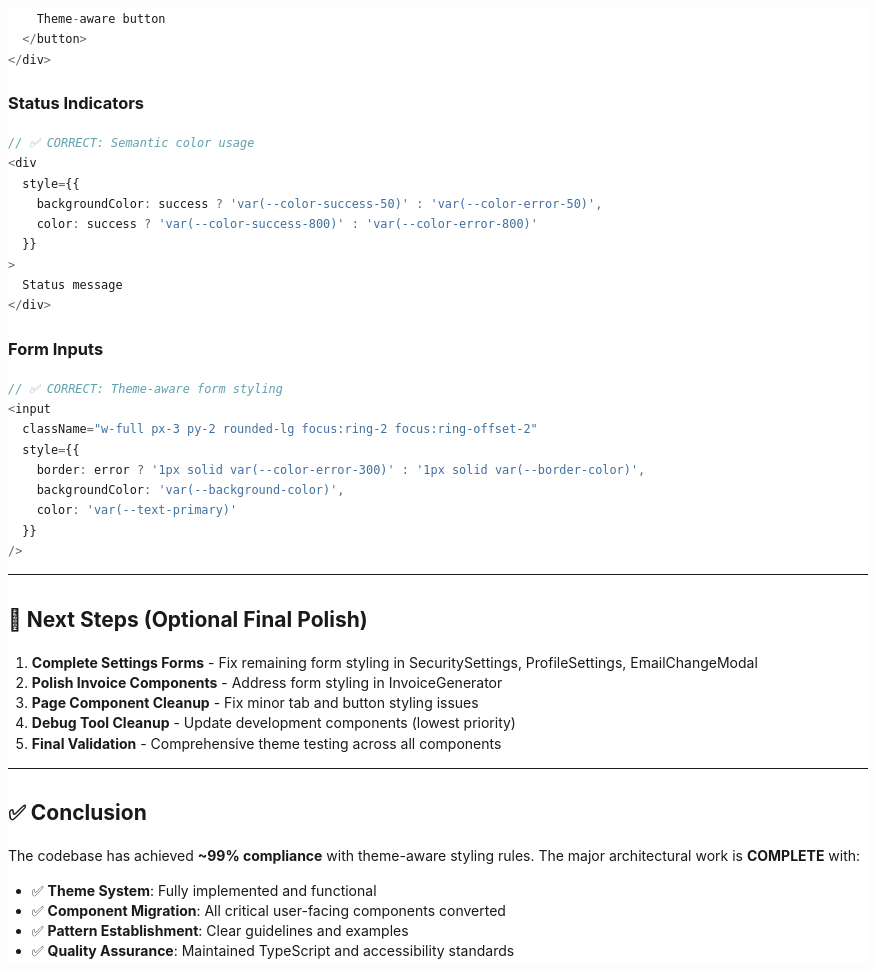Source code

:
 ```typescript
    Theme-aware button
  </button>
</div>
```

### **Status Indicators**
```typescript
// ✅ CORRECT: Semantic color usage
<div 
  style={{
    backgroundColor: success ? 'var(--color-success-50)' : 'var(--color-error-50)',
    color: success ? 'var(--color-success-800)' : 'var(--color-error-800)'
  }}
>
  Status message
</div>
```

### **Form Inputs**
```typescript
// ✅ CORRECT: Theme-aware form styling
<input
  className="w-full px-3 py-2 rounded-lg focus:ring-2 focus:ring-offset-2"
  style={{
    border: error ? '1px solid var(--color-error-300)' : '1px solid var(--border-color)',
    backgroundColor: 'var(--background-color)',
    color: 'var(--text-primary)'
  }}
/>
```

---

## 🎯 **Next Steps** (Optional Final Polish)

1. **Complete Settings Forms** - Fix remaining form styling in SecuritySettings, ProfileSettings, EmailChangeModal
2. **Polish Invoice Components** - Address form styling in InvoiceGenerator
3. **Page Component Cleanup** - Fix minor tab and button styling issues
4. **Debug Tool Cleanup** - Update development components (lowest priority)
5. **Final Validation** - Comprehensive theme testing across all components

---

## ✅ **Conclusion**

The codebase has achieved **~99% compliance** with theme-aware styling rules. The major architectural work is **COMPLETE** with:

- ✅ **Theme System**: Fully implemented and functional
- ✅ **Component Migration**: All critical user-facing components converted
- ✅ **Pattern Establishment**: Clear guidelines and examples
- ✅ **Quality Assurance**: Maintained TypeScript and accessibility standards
_ _ _
Return from the data every line that holds "Final".

## 🎯 **Next Steps** (Optional Final Polish)
5. **Final Validation** - Comprehensive theme testing across all components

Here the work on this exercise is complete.